As a nod to his forebear, Walter himself had specialized in the mathematics of harmonic analysis, or the frequency and phase of sound waves. It occurred to him one day, sitting at home in his garden – his three-year-old son was ill at the time – that you might be able to extract three-dimensional images from sound waves. Without reading of Gabor, he’d worked out his own holographic theory, reconstructed from mathematical theory. He’d consulted his own books in mathematics to no avail, but after looking up what had been done in optical theory, he came across Gabor’s work.

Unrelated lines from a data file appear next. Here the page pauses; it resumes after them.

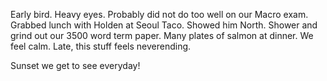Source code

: Early bird. Heavy eyes. Probably did not do too well on our Macro exam. Grabbed lunch with Holden at Seoul Taco. Showed him North. Shower and grind out our 3500 word term paper. Many plates of salmon at dinner. We feel calm. Late, this stuff feels neverending. 

Sunset we get to see everyday\!
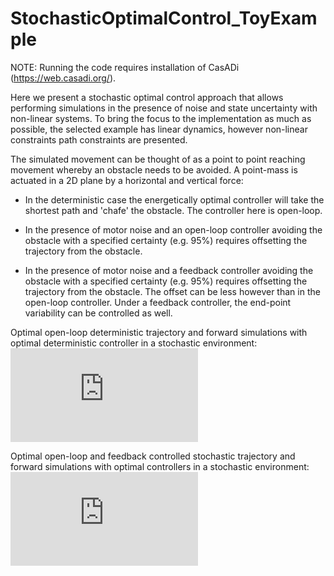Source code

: # StochasticOptimalControl_ToyExample

NOTE: Running the code requires installation of CasADi (https://web.casadi.org/).

Here we present a stochastic optimal control approach that allows performing simulations in the presence of noise and state uncertainty with non-linear systems.
To bring the focus to the implementation as much as possible, the selected example has linear dynamics, however non-linear constraints path constraints are presented.

The simulated movement can be thought of as a point to point reaching movement whereby an obstacle needs to be avoided. A point-mass is actuated in a 2D plane by a horizontal and vertical force:

- In the deterministic case the energetically optimal controller will take the shortest path and 'chafe' the obstacle. The controller here is open-loop.

- In the presence of motor noise and an open-loop controller avoiding the obstacle with a specified certainty (e.g. 95%) requires offsetting the trajectory from the obstacle.

- In the presence of motor noise and a feedback controller avoiding the obstacle with a specified certainty (e.g. 95%) requires offsetting the trajectory from the obstacle. The offset can be less however than in the open-loop controller. Under a feedback controller, the end-point variability can be controlled as well.


Optimal open-loop deterministic trajectory and forward simulations with optimal deterministic controller in a stochastic environment:
![alt text](https://github.com/tomvanwouwe1992/StochasticOptimalControl_ToyExample/blob/master/nominalSolution.pdf)


Optimal open-loop and feedback controlled stochastic trajectory and forward simulations with optimal controllers in a stochastic environment:
![alt text](https://github.com/tomvanwouwe1992/StochasticOptimalControl_ToyExample/blob/master/stochasticSolutionOLvsFB.pdf)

By 1986, Walter had published a book which proved mathematically how you could get a hologram from the echoes of the radio waves received in radar, which came to be regarded as a classic in state-of-the art radar. Schempp began thinking that the same principles of wave holography might apply to magnetic resonance imaging (MRI), a medical tool used to examine the soft tissues of the body, which was still in its infancy. But when he inquired about it, he soon realized that the people who’d developed and were running the machines had little idea how MRI worked. The technology was so primitive that it was simply being used intuitively. Patients would have to sit still for four hours or more while pictures were slowly taken, by what means nobody was exactly sure. Walter was utterly dissatisfied with MRI technology as it then stood and realized that it was a relatively simple prospect to make sharper images.

To do so, however, required an incredible commitment from the then 50-year-old, who, despite having a young family, with his greying hair and melancholic nature already looked more mature than his years. He had to study medicine, biology and radiology in order to become trained as a doctor before being able to use the equipment. He accepted a place offered at Johns Hopkins Medical School in Baltimore, Maryland, which has the best outpatient radiology department in the USA, and later trained at Massachusetts General Hospital, which is affiliated with MIT. After a fellowship in radiology in Zurich, Walter was finally able to return to Germany, where he now had the appropriate qualifications to officially lay hands on the machine.